For this analysis last point, I investigated about is the number of ring trips on the total. A ring trips is a trip that started and ended in the same station. Considering the price of renting a bike is is very unlikely that users unplug the bike, go for example at the supermarket without plug the bike to another base and the come back, unless it is a very quick errand. Ring trips would be probably more likely between user_type=2 as the can use the bikes to visit the city of Madrid and some point of interesting (for example the Retiro park) faster then just walking.

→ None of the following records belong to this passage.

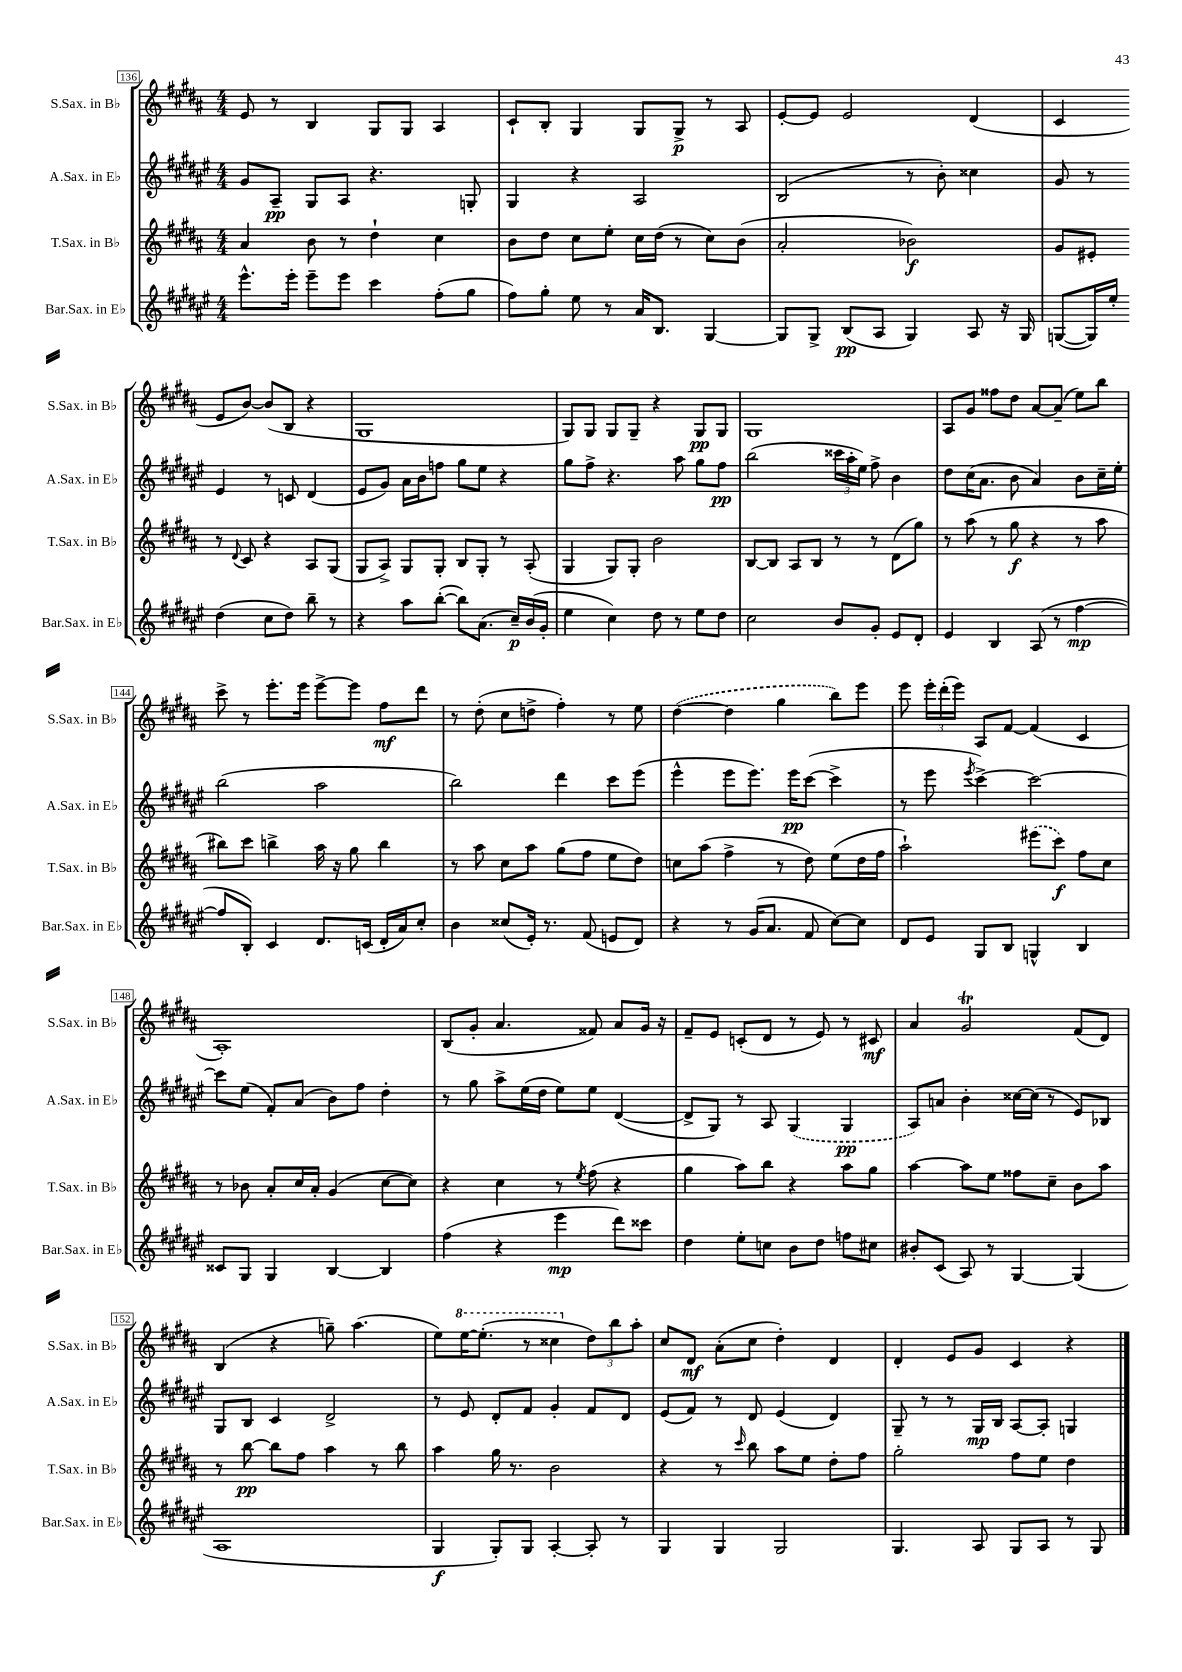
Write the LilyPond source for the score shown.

<<
\new StaffGroup <<
\new Staff = "s0" \with { instrumentName = "S.Sax. in Bb" shortInstrumentName = "S.Sax. in Bb" } {
    \clef treble \key b \major \numericTimeSignature \time 4/4
    \autoBeamOff e'8 r8 b4 gis8[ gis8] ais4 |
    cis'8[-! b8]-. gis4 gis8[ gis8]->\p r8 ais8 |
    e'8[~-. e'8] e'2 dis'4( |
    cis'4 e'8[ b'8]~) b'8[( b8] r4 |
    gis1 |
    gis8[) gis8] gis8[ gis8]-- r4 gis8[\pp gis8] |
    gis1 |
    ais8[ gis'8] fisis''8[ dis''8] ais'8[~ ais'8]--( e''8[) b''8] |
    cis'''8-> r8 e'''8.[-. e'''16] e'''8[~-> e'''8] fis''8[\mf dis'''8] |
    r8 dis''8-.( cis''8[ d''8]-> fis''4-.) r8 e''8 |
    \once \slurDashed dis''4~( dis''4 gis''4 b''8[) e'''8] |
    e'''8 \tuplet 3/2 { e'''16[-. dis'''16-.( e'''16]) } ais8[ fis'8]~ fis'4( cis'4 |
    ais1-.) |
    b8[( gis'8]-. ais'4. fisis'8) ais'8[ gis'16] r16 |
    fis'8[-- e'8] c'8[-.( dis'8] r8 e'8) r8 cis'8\mf |
    ais'4 gis'2\trill fis'8[( dis'8]) |
    b4( r4 g''8--) ais''4.( |
    e''8[) \ottava #1 e'''16~ e'''8.]-.( r8 cisis'''4 \ottava #0 \tuplet 3/2 { dis''8[) b''8 ais''8]-. } |
    cis''8[ dis'8]\mf ais'8[-.( cis''8] dis''4-.) dis'4 |
    dis'4-. e'8[ gis'8] cis'4 r4 \bar "|." |
}
\new Staff = "s1" \with { instrumentName = "A.Sax. in Eb" shortInstrumentName = "A.Sax. in Eb" } {
    \clef treble \key fis \major \numericTimeSignature \time 4/4
    \autoBeamOff gis'8[ ais8]--\pp gis8[ ais8] r4. g8-. |
    gis4 r4 ais2 |
    b2( r8 b'8-.) cisis''4 |
    gis'8 r8 eis'4 r8 c'8 dis'4( |
    eis'8[ gis'8]) ais'16[ b'16 f''8] gis''8[ eis''8] r4 |
    gis''8[ fis''8]-> r4. ais''8 gis''8[ fis''8]\pp |
    b''2( \tuplet 3/2 { cisis'''16[ ais''16-. eis''16]) } fis''8-> b'4 |
    dis''8[ cis''16( ais'8.] b'8 ais'4) b'8[ cis''16-- eis''16]-. |
    b''2( ais''2 |
    b''2) dis'''4 cis'''8[ eis'''8]( |
    eis'''4-^ eis'''8[ eis'''8.]) eis'''16[\pp cis'''8]~( cis'''4-> |
    r8 eis'''8 \acciaccatura { eis'''8 } cis'''4~->) cis'''2~ |
    cis'''8[ eis''8]( fis'8[-.) ais'8]( b'8[) fis''8] dis''4-. |
    r8 gis''8 ais''8[-> eis''16( dis''16] eis''8[) eis''8] dis'4~( |
    dis'8[-> gis8]) r8 ais8 \once \slurDashed gis4( gis4\pp |
    ais8[) a'8] b'4-. cisis''16[~ cisis''16]( r8 eis'8[) bes8] |
    gis8[ b8] cis'4 dis'2-> |
    r8 eis'8 dis'8[-. fis'8] gis'4-. fis'8[ dis'8] |
    eis'8[( fis'8]) r8 dis'8 eis'4( dis'4) |
    gis8-- r8 r8 gis16[\mp b16] ais8[~ ais8]-. g4 \bar "|." |
}
\new Staff = "s2" \with { instrumentName = "T.Sax. in Bb" shortInstrumentName = "T.Sax. in Bb" } {
    \clef treble \key b \major \numericTimeSignature \time 4/4
    \autoBeamOff ais'4 b'8 r8 dis''4-! cis''4 |
    b'8[ dis''8] cis''8[ e''8]-. cis''16[ dis''16]( r8 cis''8[) b'8]( |
    ais'2-. bes'2\f) |
    gis'8[ eis'8]-. r8 \appoggiatura { dis'8 } cis'8 r4 ais8[ gis8]( |
    gis8[ ais8]->) gis8[ gis8]-. b8[ gis8]-. r8 ais8-.( |
    gis4 gis8[) gis8]-. b'2 |
    b8[~ b8] ais8[ b8] r8 r8 dis'8[( gis''8]) |
    r8 ais''8( r8 gis''8\f r4 r8 ais''8 |
    bis''8[) cis'''8] b''4-> ais''16 r16 gis''8 b''4 |
    r8 ais''8 cis''8[ ais''8] gis''8[( fis''8] e''8[ dis''8]) |
    c''8[ ais''8]( fis''4-> r8 dis''8) e''8[( dis''16 fis''16] |
    ais''2-!) \once \slurDashed eis'''8[( cis'''8]\f) fis''8[ cis''8] |
    r8 bes'8 ais'8[-. cis''16 ais'16]-. gis'4( cis''8[~ cis''8]) |
    r4 cis''4 r8 \acciaccatura { e''8 } fis''8( r4 |
    gis''4 ais''8[) b''8] r4 ais''8[ gis''8] |
    ais''4~ ais''8[ e''8] fisis''8[ cis''8]-- b'8[ ais''8] |
    r8 b''8~\pp b''8[ fis''8] ais''4 r8 b''8 |
    ais''4 gis''16 r8. b'2 |
    r4 r8 \grace { cis'''16 } b''8 ais''8[ e''8] dis''8[-. fis''8] |
    gis''2-. fis''8[ e''8] dis''4 \bar "|." |
}
\new Staff = "s3" \with { instrumentName = "Bar.Sax. in Eb" shortInstrumentName = "Bar.Sax. in Eb" } {
    \clef treble \key fis \major \numericTimeSignature \time 4/4
    \autoBeamOff eis'''8.[-^ eis'''16]-. eis'''8[-- eis'''8] cis'''4 fis''8[-.( gis''8] |
    fis''8[) gis''8]-. eis''8 r8 ais'16[ b8.] gis4~ |
    gis8[ gis8]-> b8[\pp( ais8] gis4) ais8 r16 gis16 |
    g8[~( g16) eis''16]-. dis''4( cis''8[ dis''8]) b''8-- r8 |
    r4 ais''8[ b''8]~-.( b''8[) ais'8.]( cis''16[--\p) b'16( gis'16]-. |
    eis''4 cis''4) dis''8 r8 eis''8[ dis''8] |
    cis''2 b'8[ gis'8]-. eis'8[ dis'8]-. |
    eis'4 b4 ais8( r8 fis''4~\mp |
    fis''8[ b8]-.) cis'4 dis'8.[ c'16]( dis'16[-. ais'16) cis''8]-. |
    b'4 cisis''8[( eis'16]-.) r8. fis'8( e'8[ dis'8]) |
    r4 r8 gis'16[( ais'8.] fis'8 cis''8[~) cis''8] |
    dis'8[ eis'8] gis8[ b8] g4-^ b4 |
    cisis'8[ gis8] gis4 b4~ b4 |
    fis''4( r4 eis'''4\mp dis'''8[) cisis'''8] |
    dis''4 eis''8[-. c''8] b'8[ dis''8] f''8[ cis''8] |
    bis'8[-. cis'8]( ais8) r8 gis4~ gis4( |
    ais1 |
    gis4\f gis8[-.) gis8] ais4~-. ais8-. r8 |
    gis4 gis4 gis2 |
    gis4. ais8 gis8[ ais8] r8 gis8 \bar "|." |
}
>>
>>
\layout { \context { \Score currentBarNumber = #136 \override BarNumber.stencil = #(make-stencil-boxer 0.1 0.3 ly:text-interface::print) } }
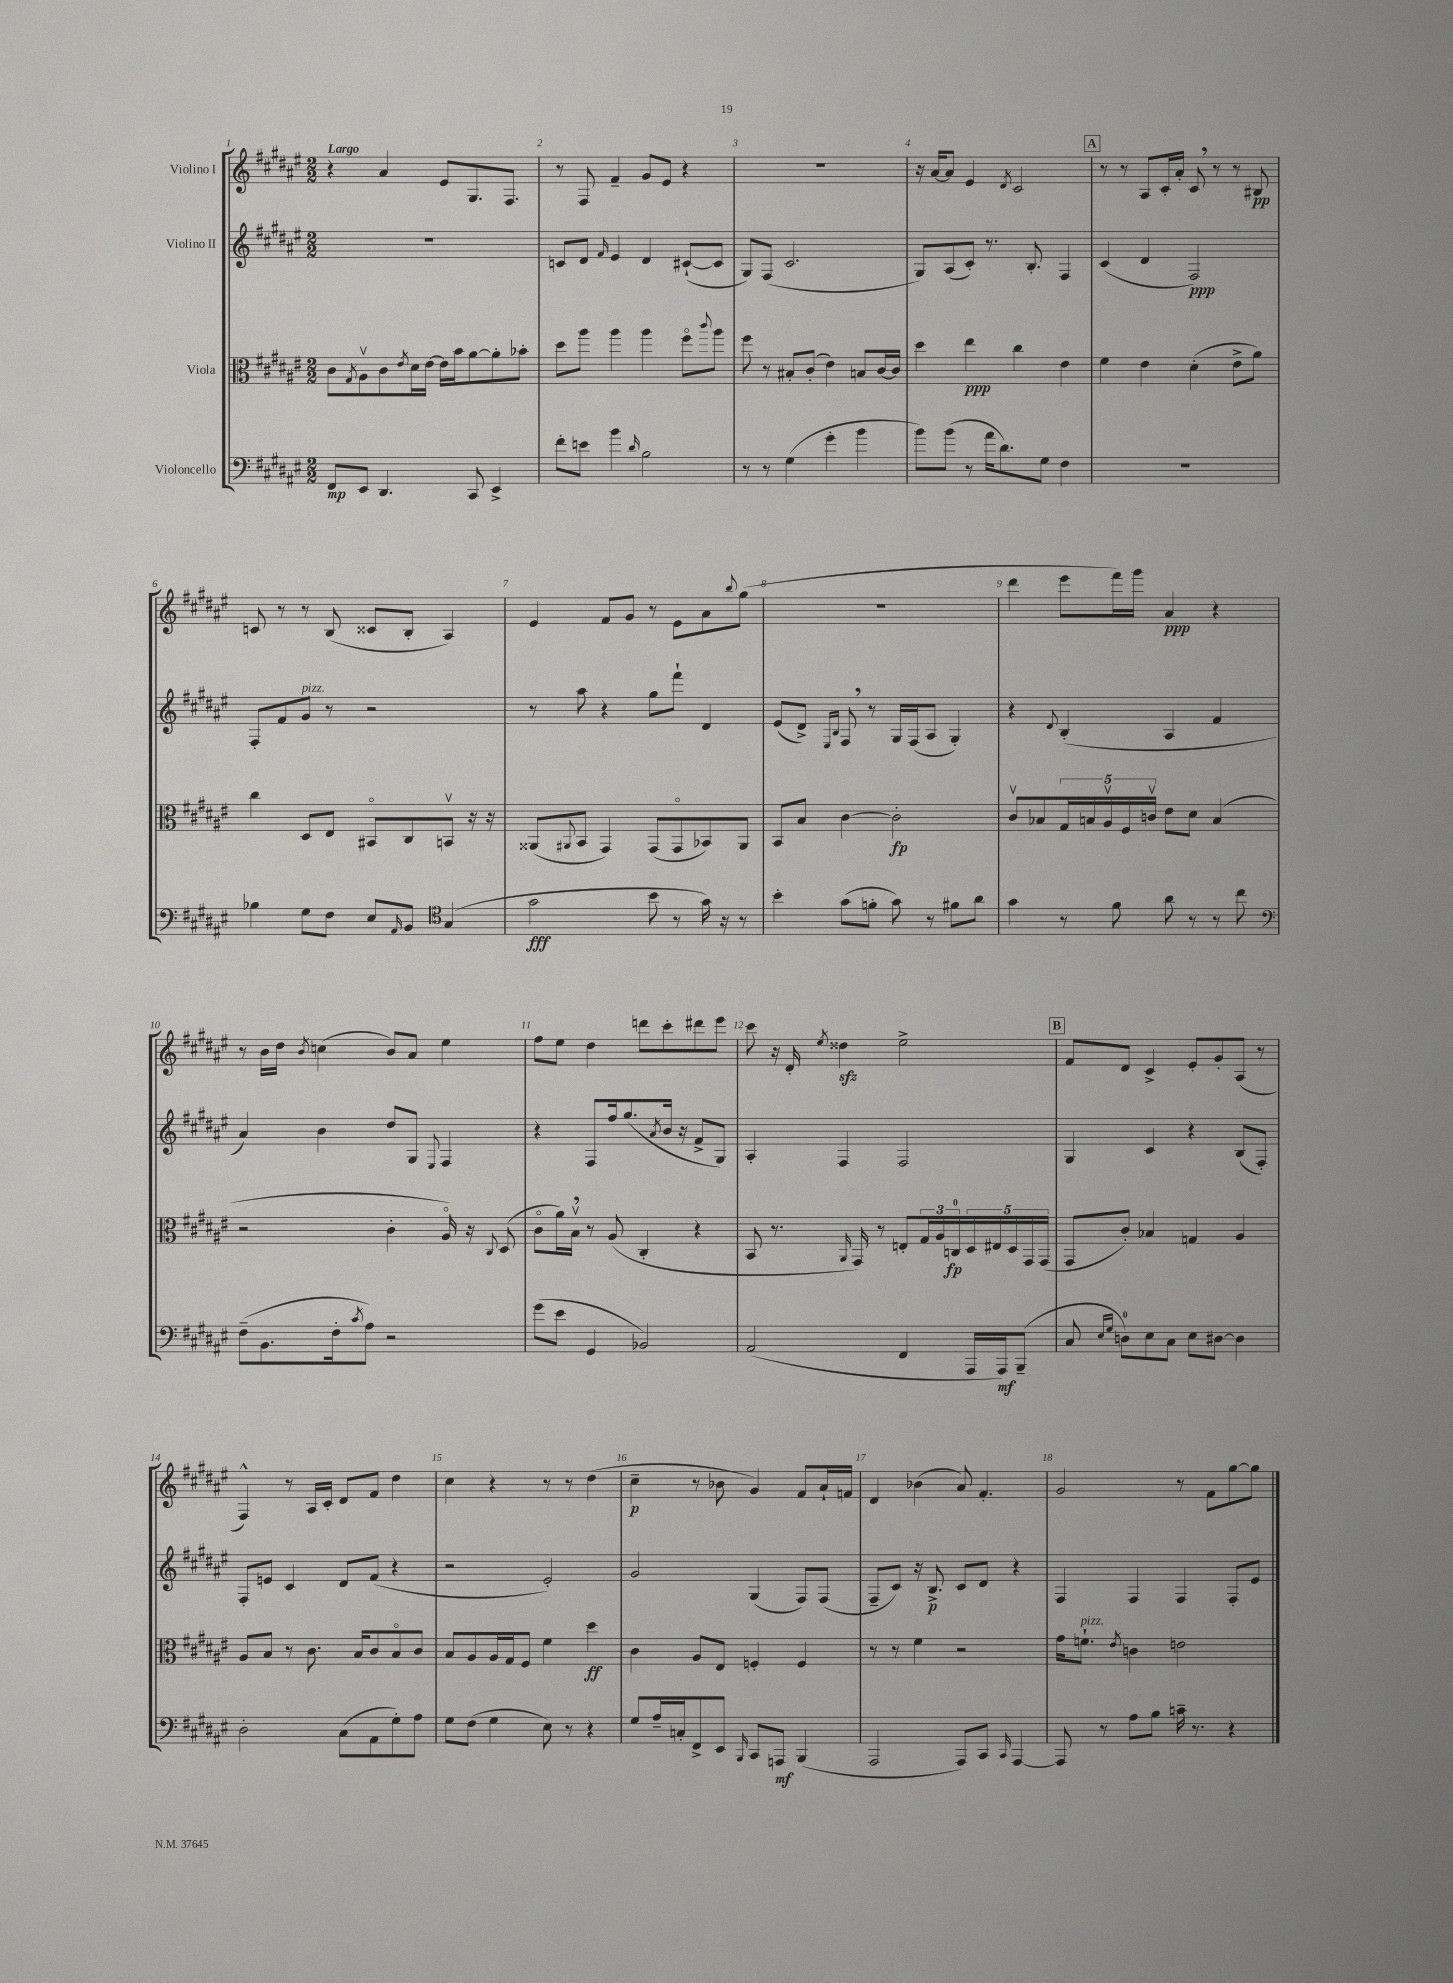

# Number of ring trips % (per user_type) round_trips=df_trip_stations['count'].loc[df_trip_stations['idplug_station']==df_trip_stations['idunplug_station']].groupby(df_trip_stations['user_type']).sum() total_trips=df_trip_stations['count'].groupby(df_trip_stations['user_type']).sum() round_trips.div(total_trips)*100
Name: count, dtype: float64
As we can see there are more ring trips from user of group 2 than from user of group 1. There is also a surprising 31% of ring trips from group number 3 (EMT employers), it could be an indicator that more ore less 31% of “trips” are for maintenance the e-bikes and not for just moving the fleet!
If we have a look about the most frequent trips of user_type=1
we could come to the same conclusions about ring trips.